Saved data entries
=====

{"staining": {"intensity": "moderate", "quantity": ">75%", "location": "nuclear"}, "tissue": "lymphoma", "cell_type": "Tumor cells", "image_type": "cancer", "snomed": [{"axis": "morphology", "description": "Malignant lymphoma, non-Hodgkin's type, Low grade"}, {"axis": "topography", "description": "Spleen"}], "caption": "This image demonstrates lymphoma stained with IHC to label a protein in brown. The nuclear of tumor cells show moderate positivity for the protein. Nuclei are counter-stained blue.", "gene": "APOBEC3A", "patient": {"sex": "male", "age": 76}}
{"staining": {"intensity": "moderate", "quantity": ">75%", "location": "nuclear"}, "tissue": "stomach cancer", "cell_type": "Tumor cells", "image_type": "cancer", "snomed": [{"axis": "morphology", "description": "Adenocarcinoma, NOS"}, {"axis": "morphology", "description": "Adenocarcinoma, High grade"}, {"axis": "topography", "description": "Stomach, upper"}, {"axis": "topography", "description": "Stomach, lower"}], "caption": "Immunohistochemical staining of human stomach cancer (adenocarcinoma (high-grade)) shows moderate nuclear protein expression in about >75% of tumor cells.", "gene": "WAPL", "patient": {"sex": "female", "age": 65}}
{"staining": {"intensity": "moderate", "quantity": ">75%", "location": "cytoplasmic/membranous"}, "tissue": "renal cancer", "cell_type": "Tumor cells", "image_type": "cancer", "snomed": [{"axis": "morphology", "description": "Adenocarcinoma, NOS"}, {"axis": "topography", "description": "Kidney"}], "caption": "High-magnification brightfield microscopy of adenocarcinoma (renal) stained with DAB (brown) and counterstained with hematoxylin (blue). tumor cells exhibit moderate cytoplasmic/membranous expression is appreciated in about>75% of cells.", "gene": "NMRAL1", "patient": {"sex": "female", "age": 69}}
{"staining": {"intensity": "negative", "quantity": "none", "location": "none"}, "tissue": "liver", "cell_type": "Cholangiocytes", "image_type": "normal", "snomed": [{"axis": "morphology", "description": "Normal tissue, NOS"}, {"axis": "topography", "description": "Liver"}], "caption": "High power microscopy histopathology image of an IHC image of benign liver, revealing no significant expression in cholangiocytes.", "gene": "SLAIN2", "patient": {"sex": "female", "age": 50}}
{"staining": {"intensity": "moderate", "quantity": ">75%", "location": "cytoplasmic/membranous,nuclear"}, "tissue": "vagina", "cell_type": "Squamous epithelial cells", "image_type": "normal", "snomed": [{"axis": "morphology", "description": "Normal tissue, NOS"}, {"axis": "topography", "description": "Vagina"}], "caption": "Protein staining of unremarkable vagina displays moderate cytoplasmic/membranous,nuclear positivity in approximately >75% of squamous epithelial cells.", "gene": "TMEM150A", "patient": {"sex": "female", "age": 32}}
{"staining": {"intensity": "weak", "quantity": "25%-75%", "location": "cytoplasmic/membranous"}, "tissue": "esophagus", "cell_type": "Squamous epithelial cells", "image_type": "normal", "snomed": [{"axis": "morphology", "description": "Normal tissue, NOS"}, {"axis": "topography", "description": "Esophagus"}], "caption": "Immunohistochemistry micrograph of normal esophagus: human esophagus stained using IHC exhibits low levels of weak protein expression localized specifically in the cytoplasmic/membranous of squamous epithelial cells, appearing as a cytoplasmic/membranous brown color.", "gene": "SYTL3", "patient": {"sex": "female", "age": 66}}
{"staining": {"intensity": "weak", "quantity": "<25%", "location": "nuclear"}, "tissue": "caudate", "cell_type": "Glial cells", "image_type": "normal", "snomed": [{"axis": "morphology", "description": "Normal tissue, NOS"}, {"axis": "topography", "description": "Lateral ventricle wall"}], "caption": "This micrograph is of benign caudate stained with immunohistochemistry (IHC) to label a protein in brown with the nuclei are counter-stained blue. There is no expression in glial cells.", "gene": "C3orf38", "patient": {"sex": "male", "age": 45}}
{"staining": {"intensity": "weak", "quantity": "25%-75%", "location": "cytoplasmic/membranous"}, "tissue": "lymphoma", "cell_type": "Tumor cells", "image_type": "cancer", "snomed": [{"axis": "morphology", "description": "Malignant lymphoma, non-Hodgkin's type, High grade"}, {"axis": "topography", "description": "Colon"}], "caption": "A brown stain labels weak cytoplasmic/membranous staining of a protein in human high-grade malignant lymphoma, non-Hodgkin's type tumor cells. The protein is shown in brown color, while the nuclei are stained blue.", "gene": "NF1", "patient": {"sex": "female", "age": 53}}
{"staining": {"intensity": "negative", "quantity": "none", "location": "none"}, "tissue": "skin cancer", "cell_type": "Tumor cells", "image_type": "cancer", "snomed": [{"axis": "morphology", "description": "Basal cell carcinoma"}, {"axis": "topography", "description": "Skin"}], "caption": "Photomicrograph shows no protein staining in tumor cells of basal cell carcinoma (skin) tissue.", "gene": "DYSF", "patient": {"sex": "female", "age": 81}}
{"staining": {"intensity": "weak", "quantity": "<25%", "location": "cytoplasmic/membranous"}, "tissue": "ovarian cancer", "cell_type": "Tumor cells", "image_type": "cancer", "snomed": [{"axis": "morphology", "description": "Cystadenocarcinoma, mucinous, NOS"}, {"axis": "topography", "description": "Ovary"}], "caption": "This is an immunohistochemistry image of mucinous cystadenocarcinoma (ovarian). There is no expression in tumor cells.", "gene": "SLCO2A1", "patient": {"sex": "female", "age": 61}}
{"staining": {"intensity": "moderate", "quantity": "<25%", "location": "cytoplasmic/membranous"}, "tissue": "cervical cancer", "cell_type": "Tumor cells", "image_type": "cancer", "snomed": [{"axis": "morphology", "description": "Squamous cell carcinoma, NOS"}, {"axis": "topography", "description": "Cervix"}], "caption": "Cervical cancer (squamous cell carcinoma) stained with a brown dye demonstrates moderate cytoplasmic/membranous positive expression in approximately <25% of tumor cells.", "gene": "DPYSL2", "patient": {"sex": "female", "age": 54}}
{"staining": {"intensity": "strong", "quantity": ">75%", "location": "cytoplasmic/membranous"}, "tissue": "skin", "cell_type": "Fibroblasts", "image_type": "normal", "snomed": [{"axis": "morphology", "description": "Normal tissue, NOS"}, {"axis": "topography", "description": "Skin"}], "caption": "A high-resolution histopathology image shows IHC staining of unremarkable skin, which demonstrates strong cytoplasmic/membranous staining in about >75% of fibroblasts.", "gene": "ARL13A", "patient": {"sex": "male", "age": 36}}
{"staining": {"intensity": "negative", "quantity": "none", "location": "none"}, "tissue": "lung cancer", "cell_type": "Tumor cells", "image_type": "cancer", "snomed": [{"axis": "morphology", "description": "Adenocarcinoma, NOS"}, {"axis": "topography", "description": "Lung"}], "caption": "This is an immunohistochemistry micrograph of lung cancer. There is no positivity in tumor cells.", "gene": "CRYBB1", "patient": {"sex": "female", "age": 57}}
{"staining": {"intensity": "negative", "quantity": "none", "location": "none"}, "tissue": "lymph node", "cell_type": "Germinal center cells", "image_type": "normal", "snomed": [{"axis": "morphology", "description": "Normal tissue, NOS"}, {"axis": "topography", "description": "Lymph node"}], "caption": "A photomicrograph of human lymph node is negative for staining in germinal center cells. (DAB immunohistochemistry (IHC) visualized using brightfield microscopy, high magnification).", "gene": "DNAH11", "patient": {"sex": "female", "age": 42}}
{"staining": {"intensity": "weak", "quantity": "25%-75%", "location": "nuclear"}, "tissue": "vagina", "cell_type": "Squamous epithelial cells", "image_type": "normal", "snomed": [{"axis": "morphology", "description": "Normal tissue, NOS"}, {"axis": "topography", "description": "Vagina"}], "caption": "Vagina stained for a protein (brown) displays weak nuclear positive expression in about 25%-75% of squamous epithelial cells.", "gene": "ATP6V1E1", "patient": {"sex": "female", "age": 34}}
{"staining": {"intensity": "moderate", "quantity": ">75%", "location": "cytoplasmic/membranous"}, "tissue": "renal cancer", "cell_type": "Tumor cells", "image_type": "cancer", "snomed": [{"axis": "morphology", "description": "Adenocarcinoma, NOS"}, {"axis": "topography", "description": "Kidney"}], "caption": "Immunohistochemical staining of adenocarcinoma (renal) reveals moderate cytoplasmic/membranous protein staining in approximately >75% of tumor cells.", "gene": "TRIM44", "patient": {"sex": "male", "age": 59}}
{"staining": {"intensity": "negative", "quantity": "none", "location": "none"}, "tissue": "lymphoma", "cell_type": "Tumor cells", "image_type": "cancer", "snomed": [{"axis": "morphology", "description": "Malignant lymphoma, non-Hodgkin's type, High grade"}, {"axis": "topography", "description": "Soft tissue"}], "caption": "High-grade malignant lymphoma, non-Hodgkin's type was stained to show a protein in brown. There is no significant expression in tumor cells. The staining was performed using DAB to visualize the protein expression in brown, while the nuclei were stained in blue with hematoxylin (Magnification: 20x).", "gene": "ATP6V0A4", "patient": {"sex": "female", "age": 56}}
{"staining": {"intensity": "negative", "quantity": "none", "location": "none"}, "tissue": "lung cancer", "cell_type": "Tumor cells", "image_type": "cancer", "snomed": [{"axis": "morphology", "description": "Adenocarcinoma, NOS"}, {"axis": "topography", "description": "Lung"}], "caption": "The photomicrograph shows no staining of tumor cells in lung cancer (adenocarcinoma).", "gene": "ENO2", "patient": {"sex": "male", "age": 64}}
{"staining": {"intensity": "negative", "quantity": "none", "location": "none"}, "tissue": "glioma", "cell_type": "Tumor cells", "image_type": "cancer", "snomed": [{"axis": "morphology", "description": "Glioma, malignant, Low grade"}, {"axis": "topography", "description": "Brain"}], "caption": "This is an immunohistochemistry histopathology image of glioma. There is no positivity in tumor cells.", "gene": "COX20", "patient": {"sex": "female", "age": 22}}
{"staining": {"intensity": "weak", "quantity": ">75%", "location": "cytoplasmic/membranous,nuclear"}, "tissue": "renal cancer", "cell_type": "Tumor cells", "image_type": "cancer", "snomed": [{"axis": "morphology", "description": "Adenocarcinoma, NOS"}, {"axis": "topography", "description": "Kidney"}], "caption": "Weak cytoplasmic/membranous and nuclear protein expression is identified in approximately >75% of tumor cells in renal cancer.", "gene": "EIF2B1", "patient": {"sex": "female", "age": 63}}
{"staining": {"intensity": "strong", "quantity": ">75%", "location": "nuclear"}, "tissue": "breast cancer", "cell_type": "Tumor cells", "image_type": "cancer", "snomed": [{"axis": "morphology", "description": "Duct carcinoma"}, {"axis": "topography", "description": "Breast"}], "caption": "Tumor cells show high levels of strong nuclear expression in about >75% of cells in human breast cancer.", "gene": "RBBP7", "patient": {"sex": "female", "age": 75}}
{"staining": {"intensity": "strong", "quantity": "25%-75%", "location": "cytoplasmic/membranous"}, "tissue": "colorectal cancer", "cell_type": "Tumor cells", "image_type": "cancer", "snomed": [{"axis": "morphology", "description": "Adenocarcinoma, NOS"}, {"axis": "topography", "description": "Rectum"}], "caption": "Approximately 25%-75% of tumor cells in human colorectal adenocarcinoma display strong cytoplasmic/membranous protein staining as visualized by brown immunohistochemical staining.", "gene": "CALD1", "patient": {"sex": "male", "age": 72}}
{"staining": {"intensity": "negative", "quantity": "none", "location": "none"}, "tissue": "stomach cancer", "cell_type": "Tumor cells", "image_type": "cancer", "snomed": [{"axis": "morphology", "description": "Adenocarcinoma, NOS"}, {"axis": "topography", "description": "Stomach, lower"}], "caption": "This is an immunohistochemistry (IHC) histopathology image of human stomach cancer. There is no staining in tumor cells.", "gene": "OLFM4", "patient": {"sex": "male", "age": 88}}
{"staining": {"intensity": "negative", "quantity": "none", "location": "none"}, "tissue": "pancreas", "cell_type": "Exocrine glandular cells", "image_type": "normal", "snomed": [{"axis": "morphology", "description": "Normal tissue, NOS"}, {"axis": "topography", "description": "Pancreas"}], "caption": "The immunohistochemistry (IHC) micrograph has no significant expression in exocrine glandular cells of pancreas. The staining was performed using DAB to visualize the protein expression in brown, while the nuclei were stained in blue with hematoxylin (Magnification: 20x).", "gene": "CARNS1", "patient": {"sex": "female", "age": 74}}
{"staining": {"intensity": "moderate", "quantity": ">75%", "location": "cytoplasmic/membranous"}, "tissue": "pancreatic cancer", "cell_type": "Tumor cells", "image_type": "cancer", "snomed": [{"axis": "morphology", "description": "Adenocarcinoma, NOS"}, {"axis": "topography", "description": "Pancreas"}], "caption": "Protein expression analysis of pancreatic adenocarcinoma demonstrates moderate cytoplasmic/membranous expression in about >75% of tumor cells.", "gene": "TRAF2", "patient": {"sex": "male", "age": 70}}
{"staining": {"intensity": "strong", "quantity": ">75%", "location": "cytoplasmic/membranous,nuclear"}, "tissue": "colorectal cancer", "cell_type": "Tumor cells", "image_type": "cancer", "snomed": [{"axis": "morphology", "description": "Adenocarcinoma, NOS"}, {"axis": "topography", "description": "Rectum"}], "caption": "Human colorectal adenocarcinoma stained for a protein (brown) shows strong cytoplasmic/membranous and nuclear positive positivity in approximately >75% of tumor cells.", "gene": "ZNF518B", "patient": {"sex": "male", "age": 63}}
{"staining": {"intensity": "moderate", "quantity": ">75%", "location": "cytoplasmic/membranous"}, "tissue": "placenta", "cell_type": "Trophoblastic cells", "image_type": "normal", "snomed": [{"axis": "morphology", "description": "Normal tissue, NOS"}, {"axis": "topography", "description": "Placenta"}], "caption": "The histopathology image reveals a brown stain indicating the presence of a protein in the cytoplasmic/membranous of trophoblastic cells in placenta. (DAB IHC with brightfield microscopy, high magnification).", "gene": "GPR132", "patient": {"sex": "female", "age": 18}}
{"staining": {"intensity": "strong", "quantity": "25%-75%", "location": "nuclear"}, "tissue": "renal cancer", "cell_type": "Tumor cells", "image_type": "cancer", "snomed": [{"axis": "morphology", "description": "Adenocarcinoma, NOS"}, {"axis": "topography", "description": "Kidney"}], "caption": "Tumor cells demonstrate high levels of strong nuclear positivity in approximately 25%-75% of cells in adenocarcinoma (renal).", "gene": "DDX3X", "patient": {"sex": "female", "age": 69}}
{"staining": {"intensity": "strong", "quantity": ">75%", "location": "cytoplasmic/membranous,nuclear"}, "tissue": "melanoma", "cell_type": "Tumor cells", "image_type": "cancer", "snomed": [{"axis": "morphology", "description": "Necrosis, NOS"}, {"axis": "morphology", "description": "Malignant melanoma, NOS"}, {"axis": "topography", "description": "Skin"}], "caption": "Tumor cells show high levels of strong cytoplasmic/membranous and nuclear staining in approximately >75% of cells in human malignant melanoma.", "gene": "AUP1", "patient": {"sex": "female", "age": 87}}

=====

Could you restate, word for word, the lines above from the one with "photomicrograph of human" to the one with "staining of adenocarcinoma", both included?

FINAL ANSWER:
{"staining": {"intensity": "negative", "quantity": "none", "location": "none"}, "tissue": "lymph node", "cell_type": "Germinal center cells", "image_type": "normal", "snomed": [{"axis": "morphology", "description": "Normal tissue, NOS"}, {"axis": "topography", "description": "Lymph node"}], "caption": "A photomicrograph of human lymph node is negative for staining in germinal center cells. (DAB immunohistochemistry (IHC) visualized using brightfield microscopy, high magnification).", "gene": "DNAH11", "patient": {"sex": "female", "age": 42}}
{"staining": {"intensity": "weak", "quantity": "25%-75%", "location": "nuclear"}, "tissue": "vagina", "cell_type": "Squamous epithelial cells", "image_type": "normal", "snomed": [{"axis": "morphology", "description": "Normal tissue, NOS"}, {"axis": "topography", "description": "Vagina"}], "caption": "Vagina stained for a protein (brown) displays weak nuclear positive expression in about 25%-75% of squamous epithelial cells.", "gene": "ATP6V1E1", "patient": {"sex": "female", "age": 34}}
{"staining": {"intensity": "moderate", "quantity": ">75%", "location": "cytoplasmic/membranous"}, "tissue": "renal cancer", "cell_type": "Tumor cells", "image_type": "cancer", "snomed": [{"axis": "morphology", "description": "Adenocarcinoma, NOS"}, {"axis": "topography", "description": "Kidney"}], "caption": "Immunohistochemical staining of adenocarcinoma (renal) reveals moderate cytoplasmic/membranous protein staining in approximately >75% of tumor cells.", "gene": "TRIM44", "patient": {"sex": "male", "age": 59}}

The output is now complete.